Two days after the Brazilian information access law went into effect, the Forum on the Right of Access to Public Information (FDAIP in Portuguese) published a recounting of the law's shortcomings and controversies.

On Wednesday, May 16, the first day the law went into effect, the Comptroller General received more than 700 public information requests, reported the newspaper Folha de São Paulo. Although the federal government already had prepared a system to receive the requests, some states and cities still do not have a regulated system via which people can access information, reported the portal G1.

One controversial issue in the decree signed by President Dilma Rousseff is related to making public officials' salaries public. The Confederation of Workers of the Federal Public Service criticized this measure, according to the newspaper O Globo. The FDAIP, however, considers this to be a worthy measure because it puts the right to public information above the right to privacy.

The fact that Brazil has not created a specific body responsible for information access and monitoring is another shortcoming for the new law, said Thomas Blanton, director of the National Security Archives of the University of George Washington, in an interview with the newspaper Estado de São Paulo.

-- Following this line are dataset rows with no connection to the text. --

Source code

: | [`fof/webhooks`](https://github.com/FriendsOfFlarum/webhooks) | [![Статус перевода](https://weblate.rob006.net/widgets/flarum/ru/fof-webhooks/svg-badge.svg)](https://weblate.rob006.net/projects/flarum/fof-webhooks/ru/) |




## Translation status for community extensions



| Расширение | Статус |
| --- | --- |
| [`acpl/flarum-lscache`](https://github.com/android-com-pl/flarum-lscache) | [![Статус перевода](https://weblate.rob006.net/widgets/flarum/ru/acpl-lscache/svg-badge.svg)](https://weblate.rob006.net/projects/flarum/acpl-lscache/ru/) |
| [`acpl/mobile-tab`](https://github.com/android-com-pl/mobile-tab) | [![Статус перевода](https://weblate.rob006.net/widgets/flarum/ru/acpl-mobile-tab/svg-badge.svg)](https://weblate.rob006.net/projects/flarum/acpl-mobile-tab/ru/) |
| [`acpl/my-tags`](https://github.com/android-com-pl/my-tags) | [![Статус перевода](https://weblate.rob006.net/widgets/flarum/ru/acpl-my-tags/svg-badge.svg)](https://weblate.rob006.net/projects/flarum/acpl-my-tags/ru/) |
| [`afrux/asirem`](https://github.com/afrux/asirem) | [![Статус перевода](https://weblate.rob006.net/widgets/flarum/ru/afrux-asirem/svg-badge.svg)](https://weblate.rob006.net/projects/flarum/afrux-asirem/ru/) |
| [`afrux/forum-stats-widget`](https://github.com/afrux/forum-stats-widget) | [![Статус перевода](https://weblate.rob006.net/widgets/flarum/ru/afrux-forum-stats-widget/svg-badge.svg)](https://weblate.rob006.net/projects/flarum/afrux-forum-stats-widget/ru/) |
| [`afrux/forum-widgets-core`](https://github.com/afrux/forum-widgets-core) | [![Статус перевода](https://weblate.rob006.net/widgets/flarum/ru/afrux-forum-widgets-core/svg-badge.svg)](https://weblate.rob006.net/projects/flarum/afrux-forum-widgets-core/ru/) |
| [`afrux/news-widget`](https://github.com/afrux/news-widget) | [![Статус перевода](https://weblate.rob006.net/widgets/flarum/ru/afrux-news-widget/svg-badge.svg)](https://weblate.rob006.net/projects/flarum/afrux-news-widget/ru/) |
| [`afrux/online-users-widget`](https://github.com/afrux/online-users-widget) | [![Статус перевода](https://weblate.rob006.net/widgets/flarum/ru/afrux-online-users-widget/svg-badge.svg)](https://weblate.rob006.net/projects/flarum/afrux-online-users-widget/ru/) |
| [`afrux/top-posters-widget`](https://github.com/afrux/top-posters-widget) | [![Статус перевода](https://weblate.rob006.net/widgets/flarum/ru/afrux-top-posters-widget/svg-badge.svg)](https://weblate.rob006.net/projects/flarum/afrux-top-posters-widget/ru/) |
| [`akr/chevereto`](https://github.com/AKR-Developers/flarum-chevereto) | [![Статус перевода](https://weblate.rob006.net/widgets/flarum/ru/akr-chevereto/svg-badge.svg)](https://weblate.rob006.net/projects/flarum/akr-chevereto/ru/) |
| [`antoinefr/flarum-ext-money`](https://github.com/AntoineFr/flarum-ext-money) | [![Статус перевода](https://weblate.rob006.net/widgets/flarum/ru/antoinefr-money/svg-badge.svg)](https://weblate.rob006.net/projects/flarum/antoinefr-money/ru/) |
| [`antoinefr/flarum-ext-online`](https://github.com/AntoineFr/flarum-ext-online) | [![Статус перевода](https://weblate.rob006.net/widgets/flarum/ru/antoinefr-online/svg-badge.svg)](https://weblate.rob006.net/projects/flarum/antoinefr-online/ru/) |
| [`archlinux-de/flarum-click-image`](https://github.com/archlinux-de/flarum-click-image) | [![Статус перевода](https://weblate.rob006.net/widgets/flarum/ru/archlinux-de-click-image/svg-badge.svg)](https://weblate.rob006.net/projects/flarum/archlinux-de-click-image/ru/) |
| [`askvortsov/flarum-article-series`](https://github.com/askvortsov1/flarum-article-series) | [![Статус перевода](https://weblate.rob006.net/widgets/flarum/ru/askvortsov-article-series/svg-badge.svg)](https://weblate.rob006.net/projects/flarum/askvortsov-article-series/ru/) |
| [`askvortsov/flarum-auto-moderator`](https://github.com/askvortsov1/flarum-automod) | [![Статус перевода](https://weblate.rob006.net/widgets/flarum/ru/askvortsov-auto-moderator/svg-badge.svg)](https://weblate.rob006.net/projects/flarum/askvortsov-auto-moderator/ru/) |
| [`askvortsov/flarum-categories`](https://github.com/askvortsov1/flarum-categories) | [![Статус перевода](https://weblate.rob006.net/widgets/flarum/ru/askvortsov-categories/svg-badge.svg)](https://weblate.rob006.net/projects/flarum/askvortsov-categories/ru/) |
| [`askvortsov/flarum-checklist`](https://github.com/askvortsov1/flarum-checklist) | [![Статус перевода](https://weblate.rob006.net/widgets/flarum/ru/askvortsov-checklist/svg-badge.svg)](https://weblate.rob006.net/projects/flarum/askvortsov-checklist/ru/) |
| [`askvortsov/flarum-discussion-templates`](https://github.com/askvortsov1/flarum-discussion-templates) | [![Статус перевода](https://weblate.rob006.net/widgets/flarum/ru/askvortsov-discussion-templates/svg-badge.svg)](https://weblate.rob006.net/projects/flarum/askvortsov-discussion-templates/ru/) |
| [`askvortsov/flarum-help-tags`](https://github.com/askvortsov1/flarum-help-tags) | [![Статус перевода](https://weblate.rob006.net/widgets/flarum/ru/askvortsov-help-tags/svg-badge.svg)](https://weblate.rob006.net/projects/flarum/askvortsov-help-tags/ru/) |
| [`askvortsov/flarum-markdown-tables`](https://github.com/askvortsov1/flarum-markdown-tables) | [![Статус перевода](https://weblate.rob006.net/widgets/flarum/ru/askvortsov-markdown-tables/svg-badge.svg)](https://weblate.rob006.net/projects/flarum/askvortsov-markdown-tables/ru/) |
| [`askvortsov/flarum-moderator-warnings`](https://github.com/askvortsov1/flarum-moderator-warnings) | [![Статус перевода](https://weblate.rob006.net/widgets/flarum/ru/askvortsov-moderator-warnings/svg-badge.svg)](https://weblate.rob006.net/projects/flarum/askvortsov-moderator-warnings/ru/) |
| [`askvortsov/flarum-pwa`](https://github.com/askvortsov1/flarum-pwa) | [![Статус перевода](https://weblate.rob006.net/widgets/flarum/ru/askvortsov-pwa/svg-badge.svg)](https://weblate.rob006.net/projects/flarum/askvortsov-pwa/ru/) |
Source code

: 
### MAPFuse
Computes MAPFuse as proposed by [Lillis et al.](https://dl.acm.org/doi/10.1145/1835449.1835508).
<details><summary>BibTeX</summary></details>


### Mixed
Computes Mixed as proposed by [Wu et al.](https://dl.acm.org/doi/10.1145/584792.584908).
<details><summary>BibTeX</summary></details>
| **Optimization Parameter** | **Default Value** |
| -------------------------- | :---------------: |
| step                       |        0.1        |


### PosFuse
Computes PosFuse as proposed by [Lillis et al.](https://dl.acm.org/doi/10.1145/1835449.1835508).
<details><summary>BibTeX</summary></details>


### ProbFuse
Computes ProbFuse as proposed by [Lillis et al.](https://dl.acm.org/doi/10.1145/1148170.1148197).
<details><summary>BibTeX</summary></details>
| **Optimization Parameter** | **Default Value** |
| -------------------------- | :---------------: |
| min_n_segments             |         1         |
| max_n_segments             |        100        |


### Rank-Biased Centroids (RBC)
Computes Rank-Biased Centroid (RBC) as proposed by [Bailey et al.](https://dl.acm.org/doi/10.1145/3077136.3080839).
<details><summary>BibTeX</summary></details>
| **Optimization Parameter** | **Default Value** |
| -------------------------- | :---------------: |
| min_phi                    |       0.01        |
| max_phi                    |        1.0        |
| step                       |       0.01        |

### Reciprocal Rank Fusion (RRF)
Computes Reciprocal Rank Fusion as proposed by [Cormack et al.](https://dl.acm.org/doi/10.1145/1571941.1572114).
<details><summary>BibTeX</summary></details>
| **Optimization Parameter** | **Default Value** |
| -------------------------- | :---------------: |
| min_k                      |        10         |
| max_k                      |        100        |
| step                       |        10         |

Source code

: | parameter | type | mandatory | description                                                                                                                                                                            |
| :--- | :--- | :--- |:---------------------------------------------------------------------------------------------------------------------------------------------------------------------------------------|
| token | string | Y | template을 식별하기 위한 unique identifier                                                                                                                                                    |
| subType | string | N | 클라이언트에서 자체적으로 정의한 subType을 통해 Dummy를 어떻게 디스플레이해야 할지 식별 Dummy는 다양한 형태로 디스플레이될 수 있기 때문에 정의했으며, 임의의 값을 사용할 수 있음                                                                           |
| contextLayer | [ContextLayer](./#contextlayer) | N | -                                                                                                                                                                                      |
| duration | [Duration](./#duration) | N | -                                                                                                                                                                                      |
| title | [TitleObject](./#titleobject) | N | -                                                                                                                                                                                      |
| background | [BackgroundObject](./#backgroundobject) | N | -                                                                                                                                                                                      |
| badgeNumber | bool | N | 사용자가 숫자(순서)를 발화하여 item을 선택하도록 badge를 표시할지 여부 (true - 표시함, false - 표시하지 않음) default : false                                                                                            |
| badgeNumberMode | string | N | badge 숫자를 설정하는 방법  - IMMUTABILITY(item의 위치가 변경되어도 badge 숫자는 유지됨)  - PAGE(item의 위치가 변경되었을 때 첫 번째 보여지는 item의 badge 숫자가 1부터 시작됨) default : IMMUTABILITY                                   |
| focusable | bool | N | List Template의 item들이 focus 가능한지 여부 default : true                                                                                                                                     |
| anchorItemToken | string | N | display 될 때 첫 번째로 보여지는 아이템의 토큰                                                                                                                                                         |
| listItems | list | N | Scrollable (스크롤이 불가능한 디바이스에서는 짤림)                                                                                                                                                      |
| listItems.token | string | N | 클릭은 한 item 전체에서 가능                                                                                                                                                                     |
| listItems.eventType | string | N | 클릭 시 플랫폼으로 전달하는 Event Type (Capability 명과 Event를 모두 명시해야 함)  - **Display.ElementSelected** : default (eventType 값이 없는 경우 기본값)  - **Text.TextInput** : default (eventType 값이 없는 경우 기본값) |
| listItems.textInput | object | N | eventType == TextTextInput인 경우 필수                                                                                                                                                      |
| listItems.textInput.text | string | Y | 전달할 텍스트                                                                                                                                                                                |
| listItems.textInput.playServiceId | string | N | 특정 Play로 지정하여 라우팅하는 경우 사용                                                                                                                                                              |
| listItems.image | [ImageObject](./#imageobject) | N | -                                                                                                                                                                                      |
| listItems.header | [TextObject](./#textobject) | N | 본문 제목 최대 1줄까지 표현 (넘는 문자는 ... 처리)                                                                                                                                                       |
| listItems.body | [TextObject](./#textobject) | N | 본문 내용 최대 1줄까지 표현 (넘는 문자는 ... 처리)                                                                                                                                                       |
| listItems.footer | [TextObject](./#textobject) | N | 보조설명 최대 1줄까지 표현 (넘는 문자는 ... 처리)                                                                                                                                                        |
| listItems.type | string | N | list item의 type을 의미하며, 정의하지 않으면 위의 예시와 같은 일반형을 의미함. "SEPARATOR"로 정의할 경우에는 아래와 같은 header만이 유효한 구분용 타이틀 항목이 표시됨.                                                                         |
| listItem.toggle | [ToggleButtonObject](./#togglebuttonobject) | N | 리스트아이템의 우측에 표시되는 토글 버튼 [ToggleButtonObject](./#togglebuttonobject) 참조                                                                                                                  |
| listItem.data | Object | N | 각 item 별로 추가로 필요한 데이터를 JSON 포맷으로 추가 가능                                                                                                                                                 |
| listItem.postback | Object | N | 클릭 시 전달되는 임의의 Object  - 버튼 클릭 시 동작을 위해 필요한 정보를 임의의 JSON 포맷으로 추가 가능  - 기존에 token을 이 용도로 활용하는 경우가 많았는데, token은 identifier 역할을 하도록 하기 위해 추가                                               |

Previously, the Canadian political scientist Gregory Michener said during an interview with Globo that the information obtained through the Brazilian law will be of little use because of dependent relationships that exist between media and state and local governments.

The Right of Access to Public Information Forum also criticized the lack of publication of Brazilian authorities' complete agendas, which it considers a very important issue for the control of society. Nevertheless, many entities and Brazilian states already regulated access to the governmental authorities' complete agendas, such as the Health Ministry, the Foreign Relations Ministry, and the Brazilian Agricultural Research Company, according to the these entities' websites.